Strong Job growth in December was probably last echo of strong GDP growth in Q2 2015.

Job growth lags quarterly GDP about 5 months.

The weakening economy should start showing up in weaker job growth beginning with the jobs report Friday.

Negative job growth should start showing up by late spring.

Monthly nonfarm Job growth averaged 240 thousand during October, November and December. This is shown in the last point on the red line in the chart below.

This last red point using the 5 month lead time actually correlates with the weaker Q3 GDP growth of 1.9%. In the context of the data in this chart 1.9% GDP growth would normally suggest about 50 thousand new Jobs rather than the 292 thousand reported for December. The discrepancy probably comes from variation in lead time and weak productivity. While the lead time with the strongest correlation is 5 months, it is not uncommon for the lead to be anywhere from 2 to 8 months. Also with the weaker than normal productivity growth it takes more workers to crank out a given growth rate of GDP.

While estimating 50 thousand new jobs for January is probably a bit low the consensus estimate of 180 or 190 thousand seems way too rosy. I am expecting something under 100 thousand.

Civilian Employment from the household survey has averaged increasing 191 thousand jobs for the last 3 months. This measure also lags quarterly GDP growth 5 months and tracks GDP a bit more closely.

In this correlation the 1.9% Q3 GDP suggests job growth should run about 80 thousand a month the next two or three months.

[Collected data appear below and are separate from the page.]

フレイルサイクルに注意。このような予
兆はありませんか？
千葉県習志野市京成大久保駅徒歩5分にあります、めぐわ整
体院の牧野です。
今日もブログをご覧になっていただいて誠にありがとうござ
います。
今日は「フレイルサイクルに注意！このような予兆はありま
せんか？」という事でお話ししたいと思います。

The household survey is a smaller survey and the monthly numbers are a lot more volatile than the nonfarm jobs number from the establishment survey. However, using three month moving averages may make the civilian employment number a better indicator of job growth.

Conclusion

Job growth should trend weaker for at least the next 5 months. The 0.7% GDP growth of Q4 suggests job growth will turn negative in the spring of this year.

While market reactions to job numbers are not necessarily consistent, a weaker than expected jobs numbers should trigger a downward reaction from stocks (NYSEARCA:SPY) and the dollar (NYSEARCA:UUP).

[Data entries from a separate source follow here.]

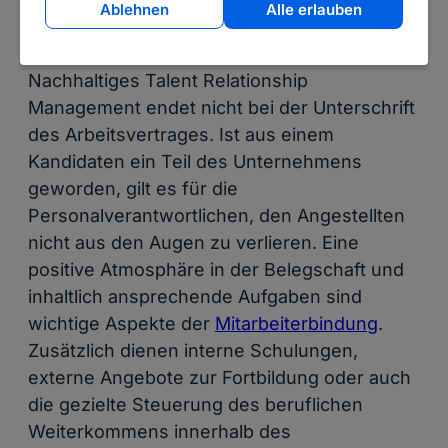
Ablehnen
Alle erlauben
Mitarbeiter Binden
Nachhaltiges Talent Relationship
Management endet nicht bei der Unterschrift
des Arbeitsvertrages. Ist aus einem
Kandidaten ein Teil des Unternehmens
geworden, gilt es für die
Personalverantwortlichen, den Angestellten
nicht aus den Augen zu verlieren. Eine
positive Atmosphäre in der Belegschaft und
inhaltlich ansprechende Aufgaben sind
wichtige Aspekte der
Mitarbeiterbindung
.
Zusätzlich dienen interne Schulungen,
externe Angebote zur Fortbildung oder auch
die gezielte Steuerung des beruflichen
Weiterkommens innerhalb des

While this is not the base forecast it is possible the large jobs numbers for December were so over done as to include people who would normally have been hired in January. So there is an outside chance January could have a negative jobs number. This is more of a likelihood on the civilian employment number than the nonfarm jobs number.

If / when the nonfarm number turns negative this late in the business cycle it will probably mean the expansion is over or near the end.

Disclosure: I/we have no positions in any stocks mentioned, but may initiate a short position in SPY over the next 72 hours.

I wrote this article myself, and it expresses my own opinions. I am not receiving compensation for it (other than from Seeking Alpha). I have no business relationship with any company whose stock is mentioned in this article.

Additional disclosure: There is no guarantee analysis of historical data their trends and correlations enable accurate forecasts. The data presented is from sources believed to be reliable, but its accuracy cannot be guaranteed. Past performance does not indicate future results. This is not a recommendation to buy or sell specific securities. This is not an offer to manage money.